The familiar weight of violence settled on my shoulders as I pushed off from the wall.

Every instinct I'd honed in that childhood hell served me now—reading weakness, finding pressure points, knowing exactly when someone was about to break.

The ring was just the civilized version of what I'd always been built for.

People thought they understood predators. They pictured something wild and obvious, all teeth and claws. They never saw the ones who learned to smile while they circled, who'd been taught by necessity to wear charm like camouflage.

I wandered down the block, thinking about the next fight, the next rush, the next chance to let the monster out to play.

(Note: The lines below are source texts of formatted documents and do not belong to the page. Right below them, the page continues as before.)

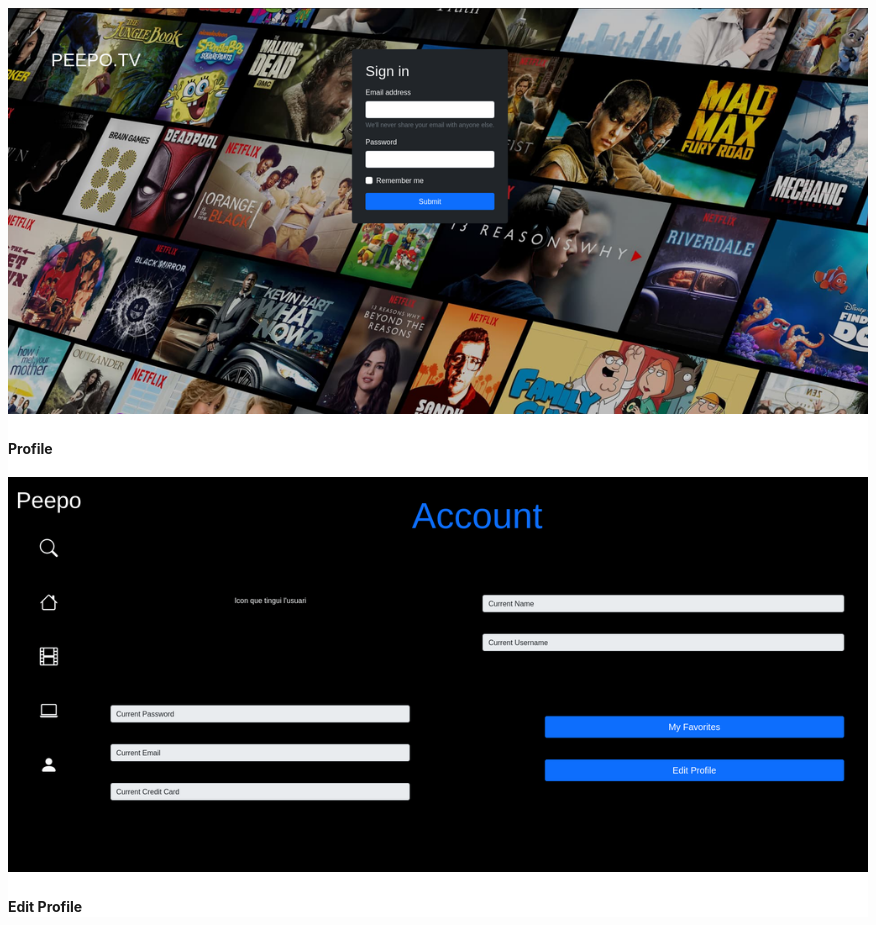 ![login.](doc/loginHtml.png "login")  
#### Profile
![profile.](doc/profileHtml.png "profile")  
#### Edit Profile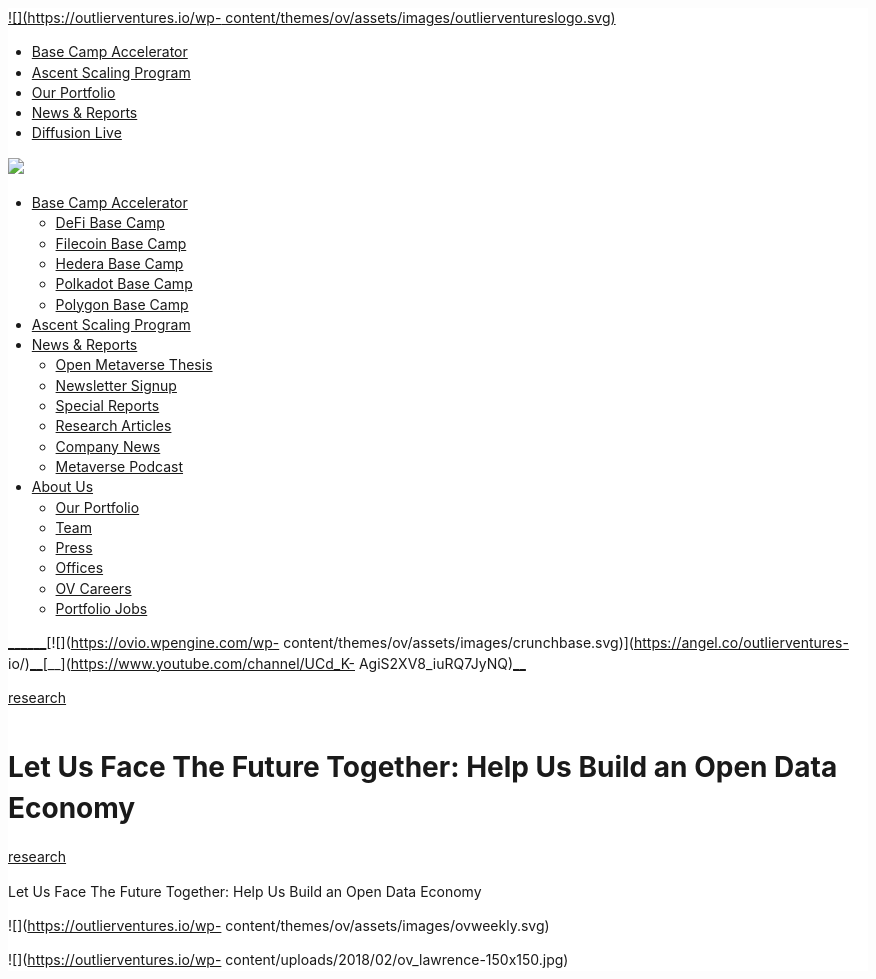 [ ![](https://outlierventures.io/wp-
content/themes/ov/assets/images/outlierventureslogo.svg) ](/)

  * [Base Camp Accelerator](https://outlierventures.io/base-camp/)
  * [Ascent Scaling Program](https://outlierventures.io/ascent/ "Ascent")
  * [Our Portfolio](/portfolio/)
  * [News & Reports](https://outlierventures.io/news/)
  * [Diffusion Live](https://diffusion.events/)

![](https://outlierventures.io/wp-content/themes/ov/assets/images/close.svg)

  * [Base Camp Accelerator](https://outlierventures.io/base-camp/)
    * [DeFi Base Camp](https://outlierventures.io/base-camp/defi-base-camp)
    * [Filecoin Base Camp](https://outlierventures.io/filecoin-base-camp/)
    * [Hedera Base Camp](https://outlierventures.io/base-camp/hedera-base-camp)
    * [Polkadot Base Camp](https://outlierventures.io/base-camp/polkadot-base-camp)
    * [Polygon Base Camp](https://outlierventures.io/base-camp/polygon-base-camp)
  * [Ascent Scaling Program](https://outlierventures.io/ascent/)
  * [News & Reports](https://outlierventures.io/intelligence/ "Intelligence")
    * [Open Metaverse Thesis](https://outlierventures.io/research/the-open-metaverse-os/)
    * [Newsletter Signup](https://outlierventures.io/sign-up/ "Sign Up")
    * [Special Reports](https://outlierventures.io/reports/ "Reports")
    * [Research Articles](/research/ "Research")
    * [Company News](/news/ "News")
    * [Metaverse Podcast](/podcast-overview/ "Podcasts")
  * [About Us](https://outlierventures.io/about-us/ "About us")
    * [Our Portfolio](/portfolio/ "Portfolio")
    * [Team](/team/ "Team")
    * [Press](https://outlierventures.io/press/ "Press")
    * [Offices](https://outlierventures.io/offices/ "Offices")
    * [OV Careers](https://outlierventures.io/careers/)
    * [Portfolio Jobs](https://jobs.outlierventures.io/jobs)

[__](https://www.linkedin.com/company/OutlierVentures)[__](https://twitter.com/oviohq)[__](https://t.me/outlierventures)[![](https://ovio.wpengine.com/wp-
content/themes/ov/assets/images/crunchbase.svg)](https://angel.co/outlierventures-
io/)[__](https://github.com/OutlierVentures)[__](https://www.youtube.com/channel/UCd_K-
AgiS2XV8_iuRQ7JyNQ)[__](https://discord.gg/qjcZKsfXXM)

[research](https://outlierventures.io/research/)

# Let Us Face The Future Together: Help Us Build an Open Data Economy

[research](https://outlierventures.io/research/)

Let Us Face The Future Together: Help Us Build an Open Data Economy

![](https://outlierventures.io/wp-
content/themes/ov/assets/images/ovweekly.svg)

![](https://outlierventures.io/wp-
content/uploads/2018/02/ov_lawrence-150x150.jpg)
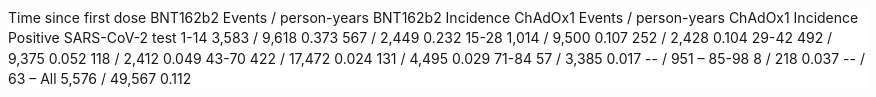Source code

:   <thead class="gt_col_headings">
    <tr>
      <th class="gt_col_heading gt_columns_bottom_border gt_left" rowspan="1" colspan="1">Time since first dose</th>
      <th class="gt_col_heading gt_columns_bottom_border gt_right" rowspan="1" colspan="1">BNT162b2
Events / person-years</th>
      <th class="gt_col_heading gt_columns_bottom_border gt_right" rowspan="1" colspan="1">BNT162b2
Incidence</th>
      <th class="gt_col_heading gt_columns_bottom_border gt_right" rowspan="1" colspan="1">ChAdOx1
Events / person-years</th>
      <th class="gt_col_heading gt_columns_bottom_border gt_right" rowspan="1" colspan="1">ChAdOx1
Incidence</th>
    </tr>
  </thead>
  <tbody class="gt_table_body">
    <tr class="gt_group_heading_row">
      <td colspan="5" class="gt_group_heading">Positive SARS-CoV-2 test</td>
    </tr>
    <tr>
      <td class="gt_row gt_left">1-14</td>
      <td class="gt_row gt_right">3,583 /  9,618</td>
      <td class="gt_row gt_right">0.373</td>
      <td class="gt_row gt_right">567 /  2,449</td>
      <td class="gt_row gt_right">0.232</td>
    </tr>
    <tr>
      <td class="gt_row gt_left">15-28</td>
      <td class="gt_row gt_right">1,014 /  9,500</td>
      <td class="gt_row gt_right">0.107</td>
      <td class="gt_row gt_right">252 /  2,428</td>
      <td class="gt_row gt_right">0.104</td>
    </tr>
    <tr>
      <td class="gt_row gt_left">29-42</td>
      <td class="gt_row gt_right">492 /  9,375</td>
      <td class="gt_row gt_right">0.052</td>
      <td class="gt_row gt_right">118 /  2,412</td>
      <td class="gt_row gt_right">0.049</td>
    </tr>
    <tr>
      <td class="gt_row gt_left">43-70</td>
      <td class="gt_row gt_right">422 / 17,472</td>
      <td class="gt_row gt_right">0.024</td>
      <td class="gt_row gt_right">131 /  4,495</td>
      <td class="gt_row gt_right">0.029</td>
    </tr>
    <tr>
      <td class="gt_row gt_left">71-84</td>
      <td class="gt_row gt_right">57 /  3,385</td>
      <td class="gt_row gt_right">0.017</td>
      <td class="gt_row gt_right">-- /    951</td>
      <td class="gt_row gt_right">&ndash;</td>
    </tr>
    <tr>
      <td class="gt_row gt_left">85-98</td>
      <td class="gt_row gt_right">8 /    218</td>
      <td class="gt_row gt_right">0.037</td>
      <td class="gt_row gt_right">-- /     63</td>
      <td class="gt_row gt_right">&ndash;</td>
    </tr>
    <tr>
      <td class="gt_row gt_left">All</td>
      <td class="gt_row gt_right">5,576 / 49,567</td>
      <td class="gt_row gt_right">0.112</td>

People saw the neon, the jokes, the puppy-dog energy, and thought I was harmless.

They never saw the part of me that craved the break, the snap, the beautiful chaos of violence .

Only Jax and Connor got it. Only the girls saw flashes of it, and they loved us anyway.

My phone sounded again—this time a video, Sierra’s voice giggling in the background as Estelle tried to teach Jax how to braid hair. Connor’s deadpan commentary was pure gold.

I grinned again, feeling something warm and sharp twist in my chest.

I was a predator, sure. But even we could be loved by the right people.

I tossed the empty water bottle into a trash can, stuffed a handful of gummies in my mouth, and headed for the jet, already hungry for the next fight.

The city stretched before me, bright, wild, and full of possibilities. I couldn’t wait to see what I’d break next.